* _Passage shown_:
# Introducing Spacerman finger spacer



## winst (Nov 21, 2002)

Hello,

Do you have pictures of the spacers you are selling? What colors are available, and what is the cost? Do you accept payment through paypal, where are you located?


----------



## Spacerman (Mar 2, 2006)

Hi Winst, thanks for your interest. I will send you a PM.

Regards,
Danny
Spacerman


----------



## j_man1100 (Dec 9, 2003)

could I get the info too please?

Thanks
Jordan


----------



## Spacerman (Mar 2, 2006)

Jordon, thanks for your interest. PM sent.

Regards,
Danny
Spacerman


----------



## Spacerman (Mar 2, 2006)

Our company has a proto-type, "innovated" fingertab on the drawing board to compliment the SM-1 finger spacer. It is equipped with super adjustability to fit the demanding archer. If anyone would like to see and give feedback about the tab please PM me and I will send you a blueprint of it. I want to see if it is worth continuing the production of the tab. I appreciate critics too  Thanks.

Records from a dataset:

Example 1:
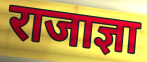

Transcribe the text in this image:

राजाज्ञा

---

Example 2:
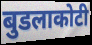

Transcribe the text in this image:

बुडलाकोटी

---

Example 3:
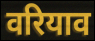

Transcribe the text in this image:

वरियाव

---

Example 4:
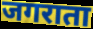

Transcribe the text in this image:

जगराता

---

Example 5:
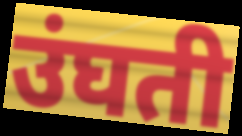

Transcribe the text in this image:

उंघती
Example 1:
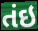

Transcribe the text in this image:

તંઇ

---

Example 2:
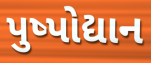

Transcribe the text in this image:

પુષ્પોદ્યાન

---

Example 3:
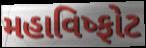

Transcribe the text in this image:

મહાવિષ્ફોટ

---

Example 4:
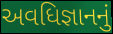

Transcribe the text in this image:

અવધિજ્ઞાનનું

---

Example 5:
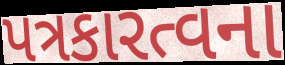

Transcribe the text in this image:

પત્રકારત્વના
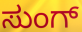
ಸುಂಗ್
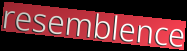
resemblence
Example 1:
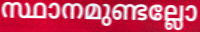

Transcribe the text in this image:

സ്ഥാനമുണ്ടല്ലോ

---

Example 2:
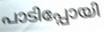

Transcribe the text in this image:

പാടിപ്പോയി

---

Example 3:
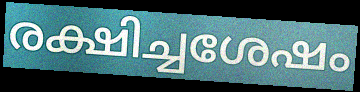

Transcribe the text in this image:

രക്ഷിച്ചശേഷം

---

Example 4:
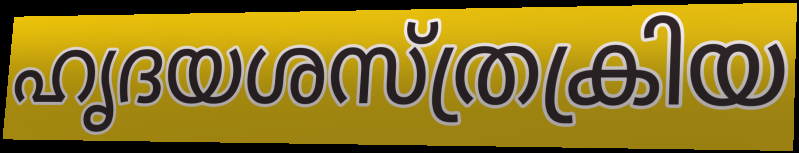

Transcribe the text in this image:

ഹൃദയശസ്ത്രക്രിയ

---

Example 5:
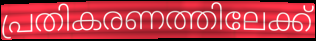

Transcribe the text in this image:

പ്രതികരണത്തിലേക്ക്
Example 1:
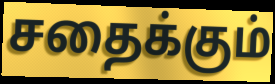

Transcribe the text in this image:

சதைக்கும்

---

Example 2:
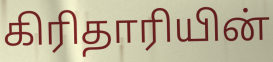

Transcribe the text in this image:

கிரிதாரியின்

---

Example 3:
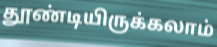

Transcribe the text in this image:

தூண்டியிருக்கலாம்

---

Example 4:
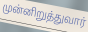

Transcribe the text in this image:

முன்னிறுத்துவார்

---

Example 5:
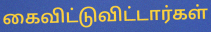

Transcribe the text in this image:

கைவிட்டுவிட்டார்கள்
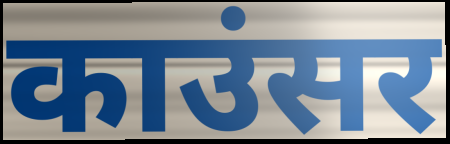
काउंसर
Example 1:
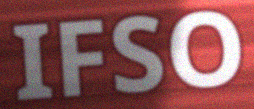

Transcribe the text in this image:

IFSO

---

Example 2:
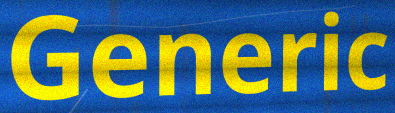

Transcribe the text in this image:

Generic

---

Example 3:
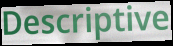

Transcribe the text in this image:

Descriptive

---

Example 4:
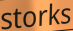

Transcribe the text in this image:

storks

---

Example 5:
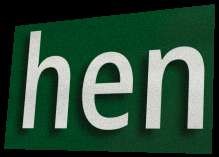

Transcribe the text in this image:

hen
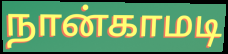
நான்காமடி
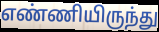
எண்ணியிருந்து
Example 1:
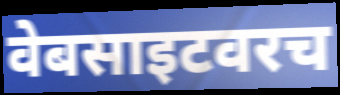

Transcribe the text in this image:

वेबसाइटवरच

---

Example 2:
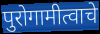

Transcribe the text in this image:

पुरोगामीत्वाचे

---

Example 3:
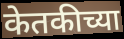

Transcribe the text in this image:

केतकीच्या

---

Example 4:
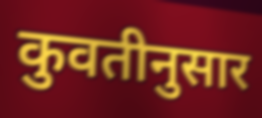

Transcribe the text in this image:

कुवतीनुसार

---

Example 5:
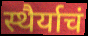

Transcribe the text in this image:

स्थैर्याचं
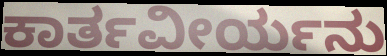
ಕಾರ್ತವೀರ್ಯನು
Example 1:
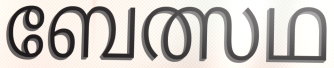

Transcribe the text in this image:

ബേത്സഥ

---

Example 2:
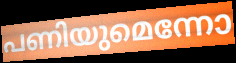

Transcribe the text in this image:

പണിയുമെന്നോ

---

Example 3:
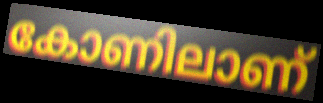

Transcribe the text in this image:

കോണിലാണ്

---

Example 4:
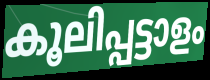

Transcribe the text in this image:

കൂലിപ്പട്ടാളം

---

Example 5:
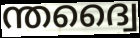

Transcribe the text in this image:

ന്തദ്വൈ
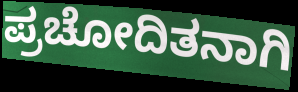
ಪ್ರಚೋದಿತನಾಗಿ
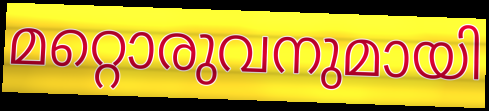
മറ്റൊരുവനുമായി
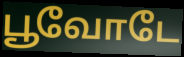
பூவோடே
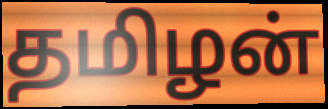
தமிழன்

* _To do_: Continue the forum thread about the Spacerman finger spacer from the point where its final post ends. The listing is separate material with no connection to the forum thread about the Spacerman finger spacer.

* _Result for this task_:
Regards,
Danny
Spacerman


----------



## Hoytusa84 (Jul 15, 2003)

PM sent. Thanks.


----------



## Spacerman (Mar 2, 2006)

Dear dealers in North America, please look for our distributor for North America, username *j_man1100 * from this forum if you are making orders. Thank you for your coorperation and looking forward to doing business with you.

Regards,
Danny
Spacerman


----------



## j_man1100 (Dec 9, 2003)

Hey Everyone

I'm looking forward to getting my first order of finger spacers. Once I get some I will start taking orders for both individuals and dealers. I will get a price list together ASAP. And if anyone has any questions feel free to ask.

Thanks
Jordan


----------



## Hoytusa84 (Jul 15, 2003)

I got a sample from Danny, thanks Danny, this evening. I took out from the envelope and when I looked at it, I was sceptical and I know it must be super painful on the fingers. Then I took out my old spacer from my tab and installed it. Looks kinda big on my tab and I was worried BUT...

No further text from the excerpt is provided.